MLB statistics (through 2024 season)
- Win–loss record: 0–0
- Earned run average: 9.00
- Strikeouts: 7
- Stats at Baseball Reference

Teams
- Chicago Cubs (2024);

= Jack Neely =

American baseball player (born 2000)

Jack Preston Neely (born June 5, 2000) is an American professional baseball pitcher in the Chicago Cubs organization. He made his Major League Baseball (MLB) debut in 2024.

==Career==
===Amateur career===
Neely attended Winston Churchill High School in San Antonio, Texas and played college baseball at the University of Texas at Austin, Iowa Western Community College and Ohio State University.

===New York Yankees===
The New York Yankees selected Neely in the 11th round, with the 333rd overall pick, of the 2021 Major League Baseball draft. Neely signed with the Yankees and made his professional debut with the Single–A Tampa Tarpons.

Neely split the 2022 season between Tampa and the High–A Hudson Valley Renegades, accumulating a 3.58 ERA with 87 strikeouts and 7 saves across 38 relief outings. In 2023, Neely played with Hudson Valley and the Double–A Somerset Patriots, registering a combined 6–5 record and 2.17 ERA with 100 strikeouts and 7 saves over 42 games out of the bullpen. Neely began the 2024 campaign with Somerset, and was promoted to the Triple–A Scranton/Wilkes-Barre RailRiders in June.

===Chicago Cubs===
On July 30, 2024, the Yankees traded Neely and Ben Cowles to the Chicago Cubs in exchange for pitcher Mark Leiter Jr. He made six scoreless appearances for the Triple–A Iowa Cubs, striking out 13 batters and recording three saves. On August 20, Neely was selected to the 40-man roster and promoted to the major leagues for the first time. In six games for the Cubs during his rookie campaign, he struggled to a 9.00 ERA with seven strikeouts over six innings of work.

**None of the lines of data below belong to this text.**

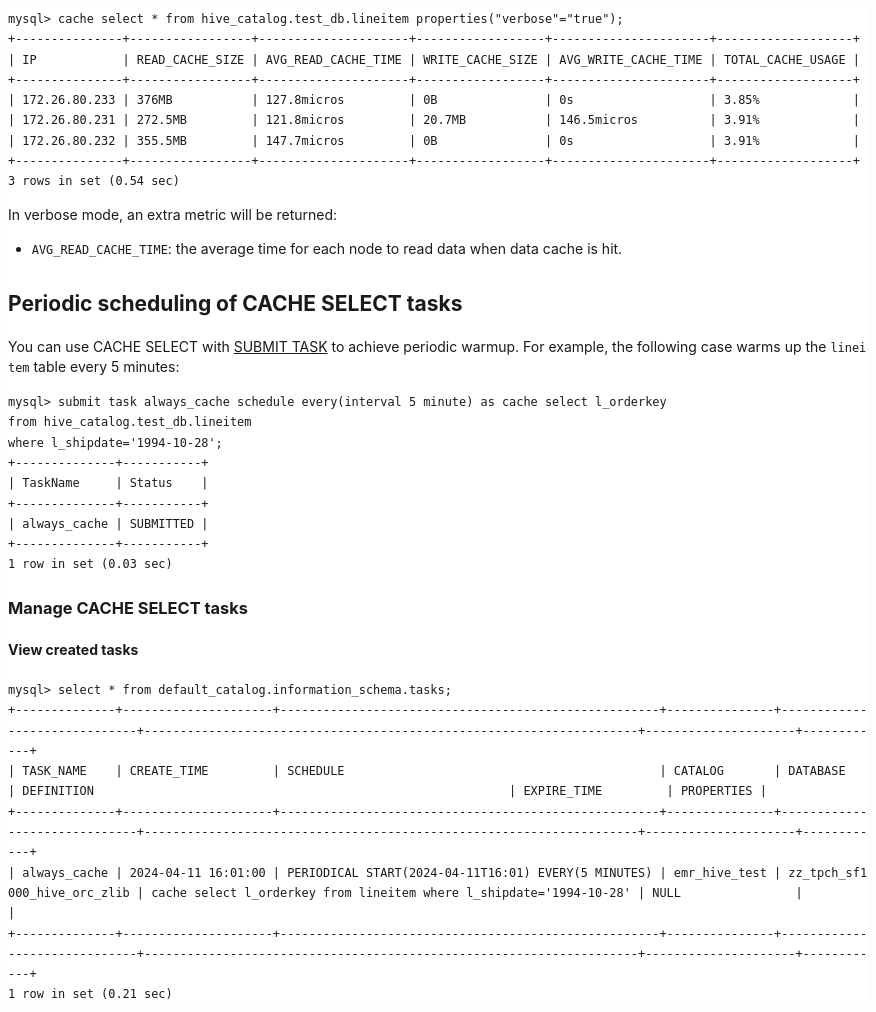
 ```plaintext
mysql> cache select * from hive_catalog.test_db.lineitem properties("verbose"="true");
+---------------+-----------------+---------------------+------------------+----------------------+-------------------+
| IP            | READ_CACHE_SIZE | AVG_READ_CACHE_TIME | WRITE_CACHE_SIZE | AVG_WRITE_CACHE_TIME | TOTAL_CACHE_USAGE |
+---------------+-----------------+---------------------+------------------+----------------------+-------------------+
| 172.26.80.233 | 376MB           | 127.8micros         | 0B               | 0s                   | 3.85%             |
| 172.26.80.231 | 272.5MB         | 121.8micros         | 20.7MB           | 146.5micros          | 3.91%             |
| 172.26.80.232 | 355.5MB         | 147.7micros         | 0B               | 0s                   | 3.91%             |
+---------------+-----------------+---------------------+------------------+----------------------+-------------------+
3 rows in set (0.54 sec)
```

In verbose mode,  an extra metric will be returned:

- `AVG_READ_CACHE_TIME`: the average time for each node to read data when data cache is hit.

## Periodic scheduling of CACHE SELECT tasks

You can use CACHE SELECT with [SUBMIT TASK](../sql-reference/sql-statements/loading_unloading/ETL/SUBMIT_TASK.md) to achieve periodic warmup. For example, the following case warms up the `lineitem` table every 5 minutes:

```plaintext
mysql> submit task always_cache schedule every(interval 5 minute) as cache select l_orderkey
from hive_catalog.test_db.lineitem
where l_shipdate='1994-10-28';
+--------------+-----------+
| TaskName     | Status    |
+--------------+-----------+
| always_cache | SUBMITTED |
+--------------+-----------+
1 row in set (0.03 sec)
```

### Manage CACHE SELECT tasks

#### View created tasks

```plaintext
mysql> select * from default_catalog.information_schema.tasks;
+--------------+---------------------+-----------------------------------------------------+---------------+------------------------------+---------------------------------------------------------------------+---------------------+------------+
| TASK_NAME    | CREATE_TIME         | SCHEDULE                                            | CATALOG       | DATABASE                     | DEFINITION                                                          | EXPIRE_TIME         | PROPERTIES |
+--------------+---------------------+-----------------------------------------------------+---------------+------------------------------+---------------------------------------------------------------------+---------------------+------------+
| always_cache | 2024-04-11 16:01:00 | PERIODICAL START(2024-04-11T16:01) EVERY(5 MINUTES) | emr_hive_test | zz_tpch_sf1000_hive_orc_zlib | cache select l_orderkey from lineitem where l_shipdate='1994-10-28' | NULL                |            |
+--------------+---------------------+-----------------------------------------------------+---------------+------------------------------+---------------------------------------------------------------------+---------------------+------------+
1 row in set (0.21 sec)
```

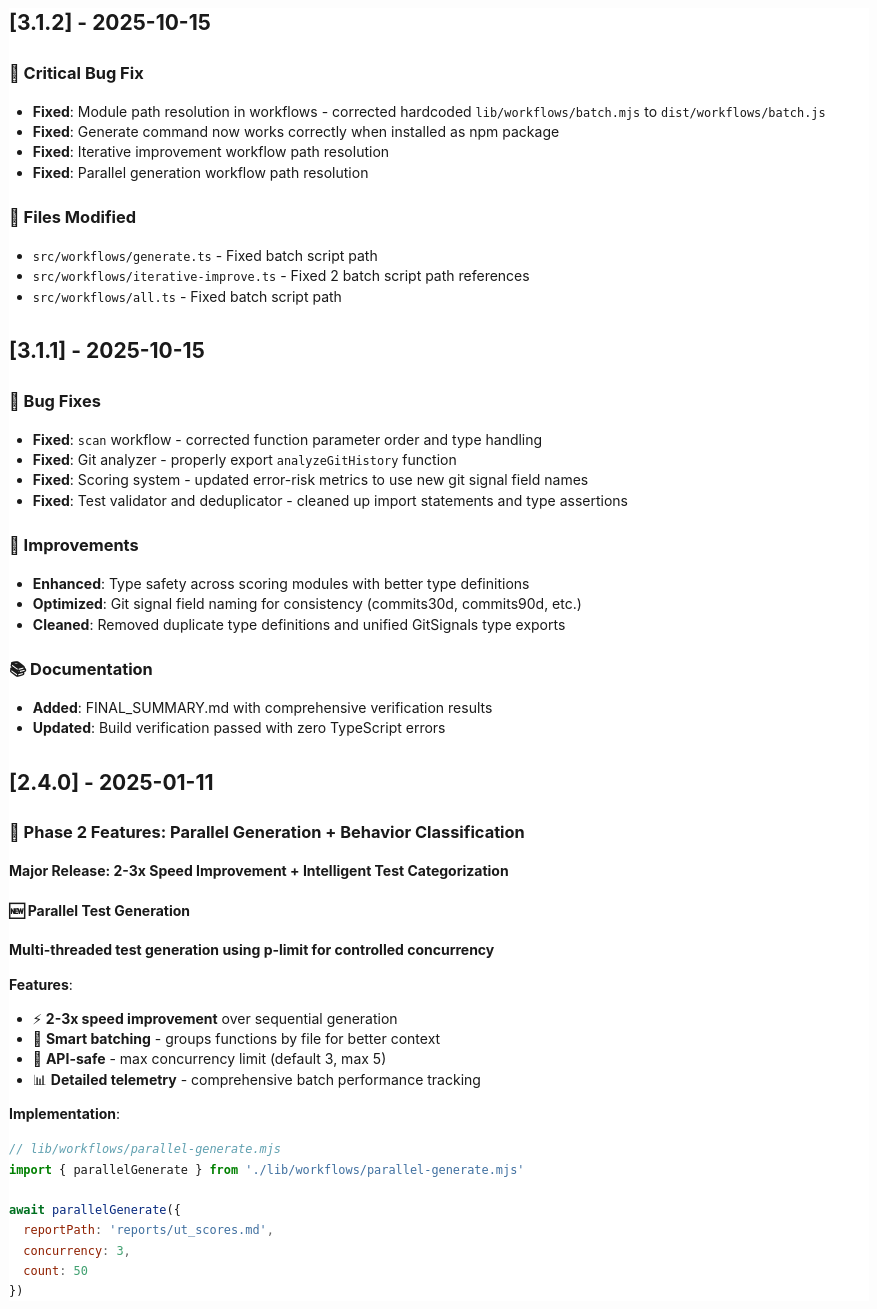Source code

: ## [3.1.2] - 2025-10-15

### 🐛 Critical Bug Fix
- **Fixed**: Module path resolution in workflows - corrected hardcoded `lib/workflows/batch.mjs` to `dist/workflows/batch.js`
- **Fixed**: Generate command now works correctly when installed as npm package
- **Fixed**: Iterative improvement workflow path resolution
- **Fixed**: Parallel generation workflow path resolution

### 📝 Files Modified
- `src/workflows/generate.ts` - Fixed batch script path
- `src/workflows/iterative-improve.ts` - Fixed 2 batch script path references
- `src/workflows/all.ts` - Fixed batch script path

## [3.1.1] - 2025-10-15

### 🐛 Bug Fixes
- **Fixed**: `scan` workflow - corrected function parameter order and type handling
- **Fixed**: Git analyzer - properly export `analyzeGitHistory` function
- **Fixed**: Scoring system - updated error-risk metrics to use new git signal field names
- **Fixed**: Test validator and deduplicator - cleaned up import statements and type assertions

### 🔧 Improvements
- **Enhanced**: Type safety across scoring modules with better type definitions
- **Optimized**: Git signal field naming for consistency (commits30d, commits90d, etc.)
- **Cleaned**: Removed duplicate type definitions and unified GitSignals type exports

### 📚 Documentation
- **Added**: FINAL_SUMMARY.md with comprehensive verification results
- **Updated**: Build verification passed with zero TypeScript errors

## [2.4.0] - 2025-01-11

### 🚀 Phase 2 Features: Parallel Generation + Behavior Classification

**Major Release: 2-3x Speed Improvement + Intelligent Test Categorization**

#### 🆕 Parallel Test Generation

**Multi-threaded test generation using p-limit for controlled concurrency**

**Features**:
- ⚡ **2-3x speed improvement** over sequential generation
- 🎯 **Smart batching** - groups functions by file for better context
- 🔐 **API-safe** - max concurrency limit (default 3, max 5)
- 📊 **Detailed telemetry** - comprehensive batch performance tracking

**Implementation**:
```javascript
// lib/workflows/parallel-generate.mjs
import { parallelGenerate } from './lib/workflows/parallel-generate.mjs'

await parallelGenerate({
  reportPath: 'reports/ut_scores.md',
  concurrency: 3,
  count: 50
})
```
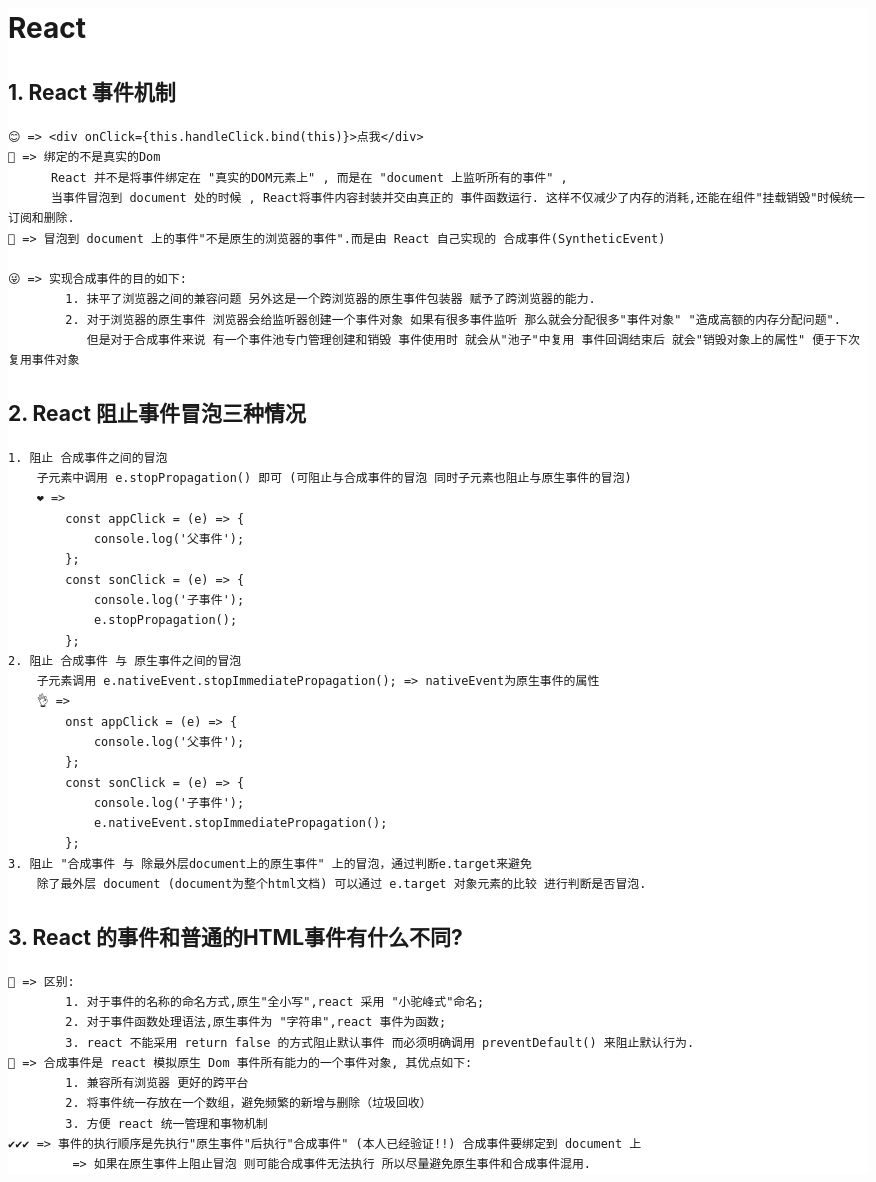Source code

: # React

## 1. React 事件机制

```react
😊 => <div onClick={this.handleClick.bind(this)}>点我</div>
🎈 => 绑定的不是真实的Dom
	  React 并不是将事件绑定在 "真实的DOM元素上" , 而是在 "document 上监听所有的事件" , 
      当事件冒泡到 document 处的时候 , React将事件内容封装并交由真正的 事件函数运行. 这样不仅减少了内存的消耗,还能在组件"挂载销毁"时候统一订阅和删除.
🧨 => 冒泡到 document 上的事件"不是原生的浏览器的事件".而是由 React 自己实现的 合成事件(SyntheticEvent)

😜 => 实现合成事件的目的如下:
		1. 抹平了浏览器之间的兼容问题 另外这是一个跨浏览器的原生事件包装器 赋予了跨浏览器的能力.
		2. 对于浏览器的原生事件 浏览器会给监听器创建一个事件对象 如果有很多事件监听 那么就会分配很多"事件对象" "造成高额的内存分配问题".
		   但是对于合成事件来说 有一个事件池专门管理创建和销毁 事件使用时 就会从"池子"中复用 事件回调结束后 就会"销毁对象上的属性" 便于下次复用事件对象       
```

## 2. React 阻止事件冒泡三种情况

```react
1. 阻止 合成事件之间的冒泡
	子元素中调用 e.stopPropagation() 即可 (可阻止与合成事件的冒泡 同时子元素也阻止与原生事件的冒泡)
    ❤ => 
    	const appClick = (e) => {
            console.log('父事件');
        };
        const sonClick = (e) => {
            console.log('子事件');
            e.stopPropagation();
        };
2. 阻止 合成事件 与 原生事件之间的冒泡
	子元素调用 e.nativeEvent.stopImmediatePropagation(); => nativeEvent为原生事件的属性
    👌 => 
    	onst appClick = (e) => {
            console.log('父事件');
        };
        const sonClick = (e) => {
            console.log('子事件');
            e.nativeEvent.stopImmediatePropagation();
        };
3. 阻止 "合成事件 与 除最外层document上的原生事件" 上的冒泡，通过判断e.target来避免
	除了最外层 document (document为整个html文档) 可以通过 e.target 对象元素的比较 进行判断是否冒泡.
```

## 3. React 的事件和普通的HTML事件有什么不同?

```react
🙌 => 区别:
		1. 对于事件的名称的命名方式,原生"全小写",react 采用 "小驼峰式"命名;
		2. 对于事件函数处理语法,原生事件为 "字符串",react 事件为函数;
		3. react 不能采用 return false 的方式阻止默认事件 而必须明确调用 preventDefault() 来阻止默认行为.
🤷‍ => 合成事件是 react 模拟原生 Dom 事件所有能力的一个事件对象, 其优点如下:
		1. 兼容所有浏览器 更好的跨平台
		2. 将事件统一存放在一个数组，避免频繁的新增与删除（垃圾回收）        
		3. 方便 react 统一管理和事物机制
✔✔✔ => 事件的执行顺序是先执行"原生事件"后执行"合成事件" (本人已经验证!!) 合成事件要绑定到 document 上 
         => 如果在原生事件上阻止冒泡 则可能合成事件无法执行 所以尽量避免原生事件和合成事件混用.
```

Neely was optioned to Triple-A Iowa to begin the 2025 season. In 28 appearances for Iowa, Neely accumulated an 0–2 record and 6.23 ERA with 39 strikeouts and five saves across 30 1/3 innings pitched.

Neely was again optioned to Triple-A Iowa to begin the 2026 season. However, on March 25, 2026, Neely was designated for assignment by the Cubs. He cleared waivers and was sent outright to Iowa on March 29. On May 12, he was placed on the full-season injured list ending his season without appearing in a game.